European Union does not rule out leaving tax rules suspended in 2023 by Ukraine

The European Commission (EC) will evaluate in the spring whether it goes ahead with its plan to reactivate the European fiscal discipline rules in 2023, since it expects that the Russian invasion of Ukraine will slow down its economic recovery after the pandemic, although it does not foresee that make it “derail”.

The Community Executive presented this Wednesday its preliminary budgetary policy guidelines for the countries of the European Union (EU) for 2023, in which it advocates initiating a “gradual fiscal adjustment” to guarantee the sustainability of a debt that skyrocketed by COVID-19, but warns that policies will have to adapt to the “uncertain” economic situation.

Although it is early to anticipate the impact that the Russian invasion of Ukraine will have on the EU, which has economically sanctioned Moscow, “the attack will probably negatively impact growth”, advanced the European Commissioner for the Economy, Paolo Gentiloni, in the presentation of the document.

Among the risk factors he cited the impact on financial markets, “more persistent” supply chain bottlenecks, pressure on energy prices and the impact on consumer confidence.

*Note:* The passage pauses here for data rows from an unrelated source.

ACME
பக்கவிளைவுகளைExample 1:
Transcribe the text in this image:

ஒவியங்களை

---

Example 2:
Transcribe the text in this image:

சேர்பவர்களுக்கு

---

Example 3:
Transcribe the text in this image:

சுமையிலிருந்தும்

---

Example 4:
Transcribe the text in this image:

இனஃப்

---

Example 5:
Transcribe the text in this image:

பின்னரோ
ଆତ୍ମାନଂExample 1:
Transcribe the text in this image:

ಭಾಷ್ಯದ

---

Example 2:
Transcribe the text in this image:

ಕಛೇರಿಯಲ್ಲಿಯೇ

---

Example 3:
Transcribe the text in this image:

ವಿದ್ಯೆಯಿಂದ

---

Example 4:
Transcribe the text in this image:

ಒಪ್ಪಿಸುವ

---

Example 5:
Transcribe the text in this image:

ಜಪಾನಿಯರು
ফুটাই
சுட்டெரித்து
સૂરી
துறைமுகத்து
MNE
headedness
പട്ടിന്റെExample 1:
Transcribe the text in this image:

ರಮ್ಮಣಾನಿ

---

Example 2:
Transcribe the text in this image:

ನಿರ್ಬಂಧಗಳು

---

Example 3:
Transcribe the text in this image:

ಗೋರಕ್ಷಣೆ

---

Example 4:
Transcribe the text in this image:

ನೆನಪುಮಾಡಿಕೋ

“This combination of factors and risk will likely weigh significantly on the economic expansion in the EU, but without derailing it,” Gentiloni said, referring to growth that Brussels estimated at 4% for this year in early February.

With these forecasts in hand, Brussels planned to stop applying the safeguard clause next year by which the deficit and debt control rules were frozen in 2020 to allow it to respond with enormous public spending to the pandemic, but the situation in Ukraine could force a reconsideration of the strategy.

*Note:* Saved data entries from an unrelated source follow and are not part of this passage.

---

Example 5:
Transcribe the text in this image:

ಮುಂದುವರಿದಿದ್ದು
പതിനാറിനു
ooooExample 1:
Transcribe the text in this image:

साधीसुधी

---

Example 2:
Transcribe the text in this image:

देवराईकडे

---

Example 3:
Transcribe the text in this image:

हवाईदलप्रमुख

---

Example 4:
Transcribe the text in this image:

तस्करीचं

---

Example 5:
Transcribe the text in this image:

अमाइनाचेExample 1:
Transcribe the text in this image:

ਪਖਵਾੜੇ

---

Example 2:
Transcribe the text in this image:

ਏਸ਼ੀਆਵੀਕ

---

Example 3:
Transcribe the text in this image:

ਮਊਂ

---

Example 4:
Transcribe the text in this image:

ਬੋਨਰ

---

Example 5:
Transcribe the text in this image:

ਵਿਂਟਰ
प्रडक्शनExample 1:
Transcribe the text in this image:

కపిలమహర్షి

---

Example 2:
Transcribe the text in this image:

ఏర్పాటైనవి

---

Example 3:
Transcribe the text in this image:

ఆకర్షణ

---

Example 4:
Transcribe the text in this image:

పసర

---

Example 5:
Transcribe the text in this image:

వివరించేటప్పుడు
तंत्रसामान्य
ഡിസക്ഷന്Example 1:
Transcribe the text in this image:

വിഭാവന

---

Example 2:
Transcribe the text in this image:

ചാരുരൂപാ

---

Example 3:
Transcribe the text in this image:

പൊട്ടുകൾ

“Given the current uncertainty, we will reassess the planned deactivation of the safeguard clause in 2023,” Gentiloni said, adding that this analysis will be carried out based on the spring economic forecasts published by the Commission in May to see the economic impact of the crisis.

“Inevitably, our sanctions (on Moscow) will have negative implications for the economy, but it is a price worth paying to defend democracy and peace,” added the vice president of the Community Executive, Valdis Dombrovskis.

Against this background, the guidelines published today by the Community Executive call to continue closely coordinating the fiscal policies of the Twenty-seven in 2023 and to guarantee the sustainability of the debt through a “gradual” fiscal adjustment, combined with investments and reforms that promote sustainable growth.

The fiscal strategies, the Commission points out, should take into account the support that the States will receive from the post-pandemic recovery fund of 800,000 million euros and be differentiated depending on the situation of each country.

Highly indebted member states “should start a gradual debt reduction”, limiting the increase in spending and undertaking a fiscal adjustment in 2023, without taking into account contributions from the recovery fund or other transfers from the EU, says the Commission.

The adjustment is not so urgent for those with medium or low levels of debt, to whom Brussels recommends reinforcing investments for the ecological and digital transition, having a “neutral” fiscal position.

The Commission warns, in any case, that “a consolidation that is too abrupt could have a negative impact on growth” and calls for financing “high-quality” investments favorable to growth with national budgets.

These recommendations will be adapted as the situation evolves and, at the latest, in May in order for the governments to prepare their budgets for 2023.

In parallel, the Commission continues to work on the reform of fiscal rules with the aim of reaching a consensus among the Twenty-seven before next year.